#### [Passage provided]

*** Begin section ***

Measurement of Electric Modification of Cell Suspension Conductivity During Treatment

High-intensity electric pulses (EPs) alter the mechanical structure of mammalian cells by creating small pores in the plasma membrane 1. One can correlate these EP induced structural changes to changes in electrical properties 2, 3. One electrical characterization technique is time domain dielectric spectroscopy (TDDS), in which one applies low intensity EP to a cell suspension and measures the reflected signal. From this, one can extract the conductivity and permittivity of the plasma membrane, cytoplasm, nuclear envelope, and nucleoplasm in cells by using a two-shell model 2, 3. However, TDDS uses sensitive equipment that prohibits measuring the changes of these properties during a high-intensity EP. In this study, we measure the changes in cell suspension conductivity in real time to elucidate ion transport during EPs. We fix EP application at three different energy densities for three cell media of different conductivity and ion concentration and pulse durations of 60 ns and 300 ns. The conductivity increased during the pulse, indicating ion motion from the cell to the extracellular medium. While similar to the increased conductivity observed by TDDS [2], those measurements occurred greater than one minute after exposure, meaning that diffusion could contribute while the measurements during the EP would only consider electrophoresis. We use a mathematical model 4 coupling the asymptotic Smoluchowski representation of EP induced pore formation with the Nernst-Planck model for ion motion to predict ion motion for the EP parameters studied here to elucidate the contributions of electrophoresis and diffusion. The implications for the mechanisms involved in EP-induced electropermeabilization and ion transport will be discussed.

*** End section ***

#### [Information given]
*** Begin section ***

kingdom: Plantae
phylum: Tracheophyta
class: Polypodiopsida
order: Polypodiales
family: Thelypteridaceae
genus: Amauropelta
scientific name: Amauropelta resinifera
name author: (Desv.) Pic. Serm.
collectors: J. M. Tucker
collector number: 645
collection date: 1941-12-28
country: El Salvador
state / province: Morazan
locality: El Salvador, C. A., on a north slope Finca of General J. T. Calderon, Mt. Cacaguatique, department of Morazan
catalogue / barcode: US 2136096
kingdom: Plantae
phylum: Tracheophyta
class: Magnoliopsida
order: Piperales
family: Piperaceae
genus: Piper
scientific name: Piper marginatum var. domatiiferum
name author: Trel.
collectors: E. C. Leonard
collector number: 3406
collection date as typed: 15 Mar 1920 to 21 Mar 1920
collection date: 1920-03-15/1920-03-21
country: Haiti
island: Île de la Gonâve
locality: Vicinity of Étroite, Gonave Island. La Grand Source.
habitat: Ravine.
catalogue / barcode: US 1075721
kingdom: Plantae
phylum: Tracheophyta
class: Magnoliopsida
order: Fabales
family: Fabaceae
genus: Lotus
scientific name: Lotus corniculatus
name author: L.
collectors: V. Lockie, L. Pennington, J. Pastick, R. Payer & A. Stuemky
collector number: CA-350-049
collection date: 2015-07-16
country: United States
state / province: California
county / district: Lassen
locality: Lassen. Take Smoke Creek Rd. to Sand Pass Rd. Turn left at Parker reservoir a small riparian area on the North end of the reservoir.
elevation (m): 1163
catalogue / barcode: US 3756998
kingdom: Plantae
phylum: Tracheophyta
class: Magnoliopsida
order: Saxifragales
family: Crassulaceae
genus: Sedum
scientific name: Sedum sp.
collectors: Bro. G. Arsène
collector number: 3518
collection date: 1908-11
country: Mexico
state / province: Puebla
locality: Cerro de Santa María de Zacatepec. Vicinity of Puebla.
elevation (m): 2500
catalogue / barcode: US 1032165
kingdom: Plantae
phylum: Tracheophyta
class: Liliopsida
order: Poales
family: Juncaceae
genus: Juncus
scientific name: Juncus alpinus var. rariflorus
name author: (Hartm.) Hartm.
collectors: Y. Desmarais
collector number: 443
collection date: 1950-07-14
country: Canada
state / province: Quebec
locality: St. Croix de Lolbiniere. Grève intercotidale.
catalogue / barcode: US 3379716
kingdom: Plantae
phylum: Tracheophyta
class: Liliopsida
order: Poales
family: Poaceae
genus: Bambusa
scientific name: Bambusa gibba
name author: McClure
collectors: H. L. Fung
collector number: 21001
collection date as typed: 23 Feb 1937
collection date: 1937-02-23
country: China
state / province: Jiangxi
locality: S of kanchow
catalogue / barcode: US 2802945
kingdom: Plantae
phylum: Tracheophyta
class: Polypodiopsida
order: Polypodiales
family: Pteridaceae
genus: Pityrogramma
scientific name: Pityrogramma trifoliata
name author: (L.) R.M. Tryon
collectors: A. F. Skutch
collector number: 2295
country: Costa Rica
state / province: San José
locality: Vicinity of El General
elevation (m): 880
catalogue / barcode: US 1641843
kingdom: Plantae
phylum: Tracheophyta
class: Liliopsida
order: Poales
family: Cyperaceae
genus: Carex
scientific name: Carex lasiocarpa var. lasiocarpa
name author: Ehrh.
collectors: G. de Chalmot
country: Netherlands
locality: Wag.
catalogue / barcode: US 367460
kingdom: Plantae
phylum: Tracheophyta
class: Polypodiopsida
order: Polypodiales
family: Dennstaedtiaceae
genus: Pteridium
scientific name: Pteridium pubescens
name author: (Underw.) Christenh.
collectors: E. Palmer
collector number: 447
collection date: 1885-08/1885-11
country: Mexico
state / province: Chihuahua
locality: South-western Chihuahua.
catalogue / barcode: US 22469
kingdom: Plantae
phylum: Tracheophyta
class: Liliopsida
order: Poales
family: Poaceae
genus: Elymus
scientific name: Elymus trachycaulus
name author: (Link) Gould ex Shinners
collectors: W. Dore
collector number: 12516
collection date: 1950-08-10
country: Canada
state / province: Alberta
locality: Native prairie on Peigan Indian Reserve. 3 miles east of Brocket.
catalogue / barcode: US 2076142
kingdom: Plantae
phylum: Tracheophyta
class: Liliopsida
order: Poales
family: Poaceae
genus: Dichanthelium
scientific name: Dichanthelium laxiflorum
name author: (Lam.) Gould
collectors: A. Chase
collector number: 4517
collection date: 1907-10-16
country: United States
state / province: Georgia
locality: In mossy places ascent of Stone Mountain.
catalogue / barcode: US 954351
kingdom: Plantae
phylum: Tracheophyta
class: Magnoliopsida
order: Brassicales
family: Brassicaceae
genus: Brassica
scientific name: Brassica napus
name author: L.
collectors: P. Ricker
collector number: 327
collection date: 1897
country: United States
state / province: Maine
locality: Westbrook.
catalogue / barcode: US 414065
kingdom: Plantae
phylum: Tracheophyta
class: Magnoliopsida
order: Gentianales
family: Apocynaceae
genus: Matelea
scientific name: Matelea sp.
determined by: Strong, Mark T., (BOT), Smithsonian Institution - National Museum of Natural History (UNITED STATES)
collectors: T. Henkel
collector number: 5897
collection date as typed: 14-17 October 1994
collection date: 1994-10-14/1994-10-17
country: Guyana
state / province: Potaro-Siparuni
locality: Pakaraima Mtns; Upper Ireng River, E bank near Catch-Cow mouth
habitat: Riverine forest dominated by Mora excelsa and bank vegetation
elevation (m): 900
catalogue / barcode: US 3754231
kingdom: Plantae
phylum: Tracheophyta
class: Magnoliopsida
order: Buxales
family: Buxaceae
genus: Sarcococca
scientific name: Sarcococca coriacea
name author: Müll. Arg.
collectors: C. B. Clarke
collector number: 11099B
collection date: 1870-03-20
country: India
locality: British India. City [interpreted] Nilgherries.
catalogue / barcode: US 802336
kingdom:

*** End section ***

#### [What is required]
Translate into Spanish this sentence from the abstract on cell suspension conductivity: "The conductivity increased during the pulse, indicating ion motion from the cell to the extracellular medium." The listing is separate material and is unrelated to the abstract.

#### [Written response]
La conductividad aumentó durante el pulso, lo que indica un movimiento de iones desde la célula hacia el medio extracelular.